Communications between you and your employer, such as letters or conversations, may be headed or preceded as being ‘without prejudice’. The intention is to indicate that the item cannot be disclosed or admitted as part of any tribunal proceedings that may follow.

The without prejudice rule can potentially apply to all types of litigation while the rule regarding pre-termination negotiations can only apply to ordinary unfair dismissal claims.

b. Protected Conversations

A ‘protected conversation’ is slightly different in that it relates to discussions instigated by either the employer or employee to first raise the matter of a settlement agreement without a pre-existing dispute.

Again, the intention is to indicate that the discussion cannot be disclosed or admitted as part of any tribunal proceedings that may follow unless an exemption applies, for example, in discrimination cases.

The rule applies to discussions and offers from before employment termination, and there is no requirement for there to be an existing dispute for the rule on pre-termination negotiations to apply.

4. S111a Employment Rights Act & Settlement Agreements

 

Section 111A Employment Rights Act 1996 permits private discussions between an employer and an employee. This clause resembles the “Without Prejudice” concept in many aspects. Lawyers frequently use the phrase “Without Prejudice” to have “off the record” conversations, usually with the goal of coming to a resolution to a dispute.

——————

Exercise instructions:
#1 In the text on settlement discussions, which type of claim is the rule on pre-termination negotiations limited to?
#2 Write a continuation of the text on settlement discussions, starting after its final sentence.

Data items

——————

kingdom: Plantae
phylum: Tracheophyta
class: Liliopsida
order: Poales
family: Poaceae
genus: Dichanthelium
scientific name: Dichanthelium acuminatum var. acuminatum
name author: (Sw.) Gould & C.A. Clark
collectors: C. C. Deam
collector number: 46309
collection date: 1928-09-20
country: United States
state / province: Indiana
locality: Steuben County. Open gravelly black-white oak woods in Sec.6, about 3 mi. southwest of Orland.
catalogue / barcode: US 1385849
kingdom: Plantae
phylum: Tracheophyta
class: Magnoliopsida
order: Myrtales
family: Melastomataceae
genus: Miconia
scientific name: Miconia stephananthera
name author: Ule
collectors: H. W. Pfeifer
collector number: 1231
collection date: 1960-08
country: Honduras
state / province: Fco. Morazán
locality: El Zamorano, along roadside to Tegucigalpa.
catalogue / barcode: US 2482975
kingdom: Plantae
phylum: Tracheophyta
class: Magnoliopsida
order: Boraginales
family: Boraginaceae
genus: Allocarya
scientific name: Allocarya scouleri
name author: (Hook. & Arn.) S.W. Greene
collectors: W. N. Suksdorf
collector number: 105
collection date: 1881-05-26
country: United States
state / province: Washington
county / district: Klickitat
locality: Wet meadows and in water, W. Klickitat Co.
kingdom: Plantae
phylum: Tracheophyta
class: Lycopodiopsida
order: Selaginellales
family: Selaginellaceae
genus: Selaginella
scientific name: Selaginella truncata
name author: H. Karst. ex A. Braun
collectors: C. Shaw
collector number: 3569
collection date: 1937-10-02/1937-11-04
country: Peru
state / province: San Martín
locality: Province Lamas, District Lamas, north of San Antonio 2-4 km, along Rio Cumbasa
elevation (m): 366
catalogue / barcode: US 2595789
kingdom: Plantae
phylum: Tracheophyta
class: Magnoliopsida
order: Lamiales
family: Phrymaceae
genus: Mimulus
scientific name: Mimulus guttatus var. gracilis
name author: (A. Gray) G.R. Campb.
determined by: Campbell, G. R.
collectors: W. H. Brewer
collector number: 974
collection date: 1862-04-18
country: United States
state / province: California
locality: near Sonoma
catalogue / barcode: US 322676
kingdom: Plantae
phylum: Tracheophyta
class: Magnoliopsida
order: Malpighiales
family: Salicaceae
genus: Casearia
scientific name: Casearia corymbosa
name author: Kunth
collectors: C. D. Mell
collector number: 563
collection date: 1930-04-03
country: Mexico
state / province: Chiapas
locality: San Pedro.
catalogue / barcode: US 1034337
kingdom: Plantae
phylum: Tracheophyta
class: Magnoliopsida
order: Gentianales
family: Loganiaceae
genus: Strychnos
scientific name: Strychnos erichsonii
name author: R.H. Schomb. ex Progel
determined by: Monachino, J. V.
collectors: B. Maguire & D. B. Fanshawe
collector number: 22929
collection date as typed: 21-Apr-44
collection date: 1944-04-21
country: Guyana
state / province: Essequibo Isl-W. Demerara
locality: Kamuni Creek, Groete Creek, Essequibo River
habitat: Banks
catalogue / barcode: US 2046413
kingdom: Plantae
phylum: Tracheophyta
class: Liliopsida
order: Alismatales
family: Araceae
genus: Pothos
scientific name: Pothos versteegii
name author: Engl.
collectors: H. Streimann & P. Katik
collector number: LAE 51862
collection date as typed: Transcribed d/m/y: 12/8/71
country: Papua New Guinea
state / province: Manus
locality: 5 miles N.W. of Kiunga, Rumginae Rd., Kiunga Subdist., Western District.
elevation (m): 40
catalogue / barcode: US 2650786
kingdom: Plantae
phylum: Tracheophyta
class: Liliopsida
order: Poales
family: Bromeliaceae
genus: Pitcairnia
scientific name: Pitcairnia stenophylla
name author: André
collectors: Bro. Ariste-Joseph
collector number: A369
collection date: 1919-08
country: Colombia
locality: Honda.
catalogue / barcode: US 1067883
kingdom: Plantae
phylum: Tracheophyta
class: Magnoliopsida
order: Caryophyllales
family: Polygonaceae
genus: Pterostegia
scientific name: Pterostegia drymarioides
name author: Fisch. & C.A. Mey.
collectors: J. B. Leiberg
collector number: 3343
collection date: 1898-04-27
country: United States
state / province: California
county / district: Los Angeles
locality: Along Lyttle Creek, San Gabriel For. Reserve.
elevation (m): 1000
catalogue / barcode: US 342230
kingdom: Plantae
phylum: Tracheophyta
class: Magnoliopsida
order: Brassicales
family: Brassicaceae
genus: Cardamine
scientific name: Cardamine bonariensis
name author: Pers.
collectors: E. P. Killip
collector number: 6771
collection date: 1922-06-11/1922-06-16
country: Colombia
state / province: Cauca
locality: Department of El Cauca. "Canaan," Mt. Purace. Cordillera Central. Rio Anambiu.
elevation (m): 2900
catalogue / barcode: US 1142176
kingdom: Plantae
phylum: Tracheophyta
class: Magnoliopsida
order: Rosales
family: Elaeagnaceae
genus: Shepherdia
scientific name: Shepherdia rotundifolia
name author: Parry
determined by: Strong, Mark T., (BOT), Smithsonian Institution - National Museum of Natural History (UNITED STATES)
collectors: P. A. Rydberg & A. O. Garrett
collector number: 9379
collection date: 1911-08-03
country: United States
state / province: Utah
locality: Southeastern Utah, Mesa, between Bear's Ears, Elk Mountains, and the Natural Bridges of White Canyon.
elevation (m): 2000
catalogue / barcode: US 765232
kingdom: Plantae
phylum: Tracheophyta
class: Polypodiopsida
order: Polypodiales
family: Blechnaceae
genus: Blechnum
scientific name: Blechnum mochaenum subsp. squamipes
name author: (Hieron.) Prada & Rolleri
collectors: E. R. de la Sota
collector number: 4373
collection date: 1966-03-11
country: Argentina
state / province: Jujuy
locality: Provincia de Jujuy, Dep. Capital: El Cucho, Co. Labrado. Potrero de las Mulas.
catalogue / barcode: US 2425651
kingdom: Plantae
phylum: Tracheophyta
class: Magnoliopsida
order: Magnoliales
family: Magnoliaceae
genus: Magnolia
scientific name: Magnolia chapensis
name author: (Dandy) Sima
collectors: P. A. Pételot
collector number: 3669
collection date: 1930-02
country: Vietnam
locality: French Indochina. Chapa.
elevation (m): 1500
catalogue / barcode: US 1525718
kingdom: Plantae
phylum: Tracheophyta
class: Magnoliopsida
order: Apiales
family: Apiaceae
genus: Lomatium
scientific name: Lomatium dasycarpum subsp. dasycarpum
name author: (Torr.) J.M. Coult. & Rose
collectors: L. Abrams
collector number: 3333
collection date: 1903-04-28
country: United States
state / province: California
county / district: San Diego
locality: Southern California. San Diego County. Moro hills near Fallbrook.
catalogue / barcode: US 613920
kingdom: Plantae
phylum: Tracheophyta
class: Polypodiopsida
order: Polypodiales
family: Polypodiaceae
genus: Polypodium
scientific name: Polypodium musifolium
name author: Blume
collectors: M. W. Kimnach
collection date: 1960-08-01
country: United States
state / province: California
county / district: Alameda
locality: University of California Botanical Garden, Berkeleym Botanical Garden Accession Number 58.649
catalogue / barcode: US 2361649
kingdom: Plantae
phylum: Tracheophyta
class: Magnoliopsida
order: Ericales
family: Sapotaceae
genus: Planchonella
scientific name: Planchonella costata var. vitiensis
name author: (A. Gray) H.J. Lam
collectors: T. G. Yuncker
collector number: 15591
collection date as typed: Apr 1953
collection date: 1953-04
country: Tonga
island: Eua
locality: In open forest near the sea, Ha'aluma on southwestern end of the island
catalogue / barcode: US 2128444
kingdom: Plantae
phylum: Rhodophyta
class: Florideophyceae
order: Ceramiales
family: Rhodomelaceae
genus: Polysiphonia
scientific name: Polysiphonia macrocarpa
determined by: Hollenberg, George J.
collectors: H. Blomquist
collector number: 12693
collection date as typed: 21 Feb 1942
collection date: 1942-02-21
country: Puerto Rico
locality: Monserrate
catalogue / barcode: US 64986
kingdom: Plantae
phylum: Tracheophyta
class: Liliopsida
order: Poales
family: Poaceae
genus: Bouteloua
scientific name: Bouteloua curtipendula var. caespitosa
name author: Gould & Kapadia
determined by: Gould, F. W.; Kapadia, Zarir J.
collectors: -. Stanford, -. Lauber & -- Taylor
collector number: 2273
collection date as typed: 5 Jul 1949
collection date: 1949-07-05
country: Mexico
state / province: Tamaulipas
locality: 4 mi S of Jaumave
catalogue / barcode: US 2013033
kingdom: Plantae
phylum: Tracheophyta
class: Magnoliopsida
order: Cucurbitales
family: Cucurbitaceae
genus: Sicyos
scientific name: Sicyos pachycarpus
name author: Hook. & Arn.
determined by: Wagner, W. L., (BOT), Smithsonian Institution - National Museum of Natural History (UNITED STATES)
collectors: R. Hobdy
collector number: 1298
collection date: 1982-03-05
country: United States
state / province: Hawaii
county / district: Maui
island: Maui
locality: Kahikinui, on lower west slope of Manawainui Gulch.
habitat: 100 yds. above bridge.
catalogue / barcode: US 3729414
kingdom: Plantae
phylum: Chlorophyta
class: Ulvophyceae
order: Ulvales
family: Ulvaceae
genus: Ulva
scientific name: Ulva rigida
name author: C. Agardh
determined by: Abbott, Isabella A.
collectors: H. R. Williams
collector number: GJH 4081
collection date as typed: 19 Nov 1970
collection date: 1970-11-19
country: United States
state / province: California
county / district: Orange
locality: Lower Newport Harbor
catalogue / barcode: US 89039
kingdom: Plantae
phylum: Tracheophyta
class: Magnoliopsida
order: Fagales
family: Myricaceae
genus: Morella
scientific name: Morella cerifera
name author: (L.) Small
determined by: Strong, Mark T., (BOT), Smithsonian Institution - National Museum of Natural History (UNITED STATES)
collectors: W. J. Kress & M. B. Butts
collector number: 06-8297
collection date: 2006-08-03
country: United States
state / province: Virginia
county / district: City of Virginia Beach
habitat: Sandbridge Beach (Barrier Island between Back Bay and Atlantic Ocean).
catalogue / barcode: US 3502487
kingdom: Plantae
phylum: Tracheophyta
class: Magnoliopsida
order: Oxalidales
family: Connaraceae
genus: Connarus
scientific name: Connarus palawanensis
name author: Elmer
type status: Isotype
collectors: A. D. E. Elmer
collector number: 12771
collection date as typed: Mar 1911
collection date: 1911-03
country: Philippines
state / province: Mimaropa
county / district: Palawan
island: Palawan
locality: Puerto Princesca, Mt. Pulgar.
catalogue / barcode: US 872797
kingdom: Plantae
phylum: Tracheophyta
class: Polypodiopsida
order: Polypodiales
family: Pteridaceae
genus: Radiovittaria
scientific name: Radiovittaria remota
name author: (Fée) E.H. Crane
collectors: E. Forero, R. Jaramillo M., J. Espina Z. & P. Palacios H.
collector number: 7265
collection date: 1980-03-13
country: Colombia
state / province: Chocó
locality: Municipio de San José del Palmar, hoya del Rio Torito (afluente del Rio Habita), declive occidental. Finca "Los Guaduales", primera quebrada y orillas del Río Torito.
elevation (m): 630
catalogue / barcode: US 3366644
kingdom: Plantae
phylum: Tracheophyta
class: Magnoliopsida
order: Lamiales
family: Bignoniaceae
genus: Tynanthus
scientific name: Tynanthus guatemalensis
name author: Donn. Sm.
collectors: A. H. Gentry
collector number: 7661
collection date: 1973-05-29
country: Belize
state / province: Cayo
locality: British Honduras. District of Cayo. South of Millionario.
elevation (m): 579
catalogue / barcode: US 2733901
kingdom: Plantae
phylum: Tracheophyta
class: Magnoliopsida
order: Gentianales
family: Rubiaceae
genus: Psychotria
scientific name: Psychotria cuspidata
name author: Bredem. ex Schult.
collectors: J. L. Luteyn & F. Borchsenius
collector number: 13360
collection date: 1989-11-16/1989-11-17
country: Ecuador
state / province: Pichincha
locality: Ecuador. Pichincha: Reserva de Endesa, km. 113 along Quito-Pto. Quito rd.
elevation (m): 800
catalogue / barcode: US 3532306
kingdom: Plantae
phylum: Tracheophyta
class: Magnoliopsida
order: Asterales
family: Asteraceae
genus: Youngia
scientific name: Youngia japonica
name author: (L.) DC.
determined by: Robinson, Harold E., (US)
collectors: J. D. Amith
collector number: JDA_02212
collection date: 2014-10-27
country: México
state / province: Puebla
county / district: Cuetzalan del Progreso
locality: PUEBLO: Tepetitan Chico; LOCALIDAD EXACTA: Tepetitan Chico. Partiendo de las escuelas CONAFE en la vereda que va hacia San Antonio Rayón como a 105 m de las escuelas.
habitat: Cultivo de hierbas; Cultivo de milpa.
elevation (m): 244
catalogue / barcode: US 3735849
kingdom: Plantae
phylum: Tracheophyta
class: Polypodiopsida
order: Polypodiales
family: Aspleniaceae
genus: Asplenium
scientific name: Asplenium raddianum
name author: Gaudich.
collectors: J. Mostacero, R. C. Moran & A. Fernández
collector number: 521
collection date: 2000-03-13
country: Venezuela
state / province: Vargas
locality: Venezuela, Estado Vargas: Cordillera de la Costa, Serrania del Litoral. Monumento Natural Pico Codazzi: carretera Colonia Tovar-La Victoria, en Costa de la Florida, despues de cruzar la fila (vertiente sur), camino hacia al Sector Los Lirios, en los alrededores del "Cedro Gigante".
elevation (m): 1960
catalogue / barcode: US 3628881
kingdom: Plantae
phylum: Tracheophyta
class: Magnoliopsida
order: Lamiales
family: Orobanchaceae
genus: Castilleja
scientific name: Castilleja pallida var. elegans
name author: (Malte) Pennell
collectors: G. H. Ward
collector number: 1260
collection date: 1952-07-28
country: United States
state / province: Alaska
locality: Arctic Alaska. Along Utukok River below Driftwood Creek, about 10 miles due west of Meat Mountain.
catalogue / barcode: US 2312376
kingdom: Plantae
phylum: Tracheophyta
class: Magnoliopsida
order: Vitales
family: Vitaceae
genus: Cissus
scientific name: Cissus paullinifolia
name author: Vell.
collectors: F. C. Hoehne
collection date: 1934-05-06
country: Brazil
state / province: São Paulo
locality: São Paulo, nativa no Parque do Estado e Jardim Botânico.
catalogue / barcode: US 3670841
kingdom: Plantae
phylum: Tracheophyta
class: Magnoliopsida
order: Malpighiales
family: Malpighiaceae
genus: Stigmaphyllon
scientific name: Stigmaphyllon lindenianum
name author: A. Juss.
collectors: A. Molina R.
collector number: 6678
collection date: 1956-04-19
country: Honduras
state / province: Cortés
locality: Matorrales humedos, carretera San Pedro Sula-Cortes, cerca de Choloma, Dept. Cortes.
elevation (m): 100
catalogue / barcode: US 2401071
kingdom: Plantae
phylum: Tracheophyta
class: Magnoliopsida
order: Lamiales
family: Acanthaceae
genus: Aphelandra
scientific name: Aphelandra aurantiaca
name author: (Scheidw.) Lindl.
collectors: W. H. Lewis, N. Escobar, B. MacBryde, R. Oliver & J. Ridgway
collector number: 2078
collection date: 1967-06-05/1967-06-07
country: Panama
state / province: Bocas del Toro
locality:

——————

Answers for the tasks:
#1 Only ordinary unfair dismissal claims.

#2
It permits an employer to speak with a worker about ending their employment with a settlement agreement off the record and in confidence during an employment dispute without the conversation’s contents being revealed in any future legal procedures, such as a claim before an employment tribunal.

However, there must already be a disagreement for the “Without Prejudice” concept to be applicable.

This created a practical challenge for many employers who wanted to address potential issues with their workers, which prompted the creation of Section 111A of the Employment Rights Act of 1996, which permits such conversations to occur even in the absence of an active dispute.

Pre-termination conversations (including any settlement proposals) cannot be used as evidence in any judicial actions, according to Section 111A.

This regulation does have some exceptions, such as when anything is said or done that the tribunal deems to be “improper.” This would include actions that may be seen as bullying or harassment. Therefore, employers must be cautious while engaging in discussions.

It’s also crucial to remember that not all claims are covered by the provision. Claims of discrimination, automatic unfair termination, or illegal salary deductions, for example, are not included.

If a settlement agreement cannot be achieved, neither party may, with certain restrictions, subsequently refer to or rely on any negotiations that had occurred on a protected basis.

Therefore, the employee is prohibited from bringing up those talks to show that the outcome of the procedure was predetermined when such a discussion happens prior to a future disciplinary or dismissal process.
The purpose of the clause is to encourage out-of-court settlement agreements and to avoid the expenses, inconveniences, and tensions that come with formal judicial processes.

Employers are not required to notify their employees before starting protected conversations since they can do so even if there isn’t a current conflict.

If an employee feels they are receiving unfair criticism during a Section 111A dialogue, they are still free to file a grievance.
When an existing dispute arises at the time of the “off the record” conversation, Section 111A and the Without Prejudice principle will overlap somewhat since talks will be covered by both clauses.

Section F: Drafting a Settlement Agreement

 

A well-drafted settlement agreement protects the employer’s interests and, provides clarity and fairness to the employee, and ensures a clear, fair, and legally compliant resolution to employment disputes.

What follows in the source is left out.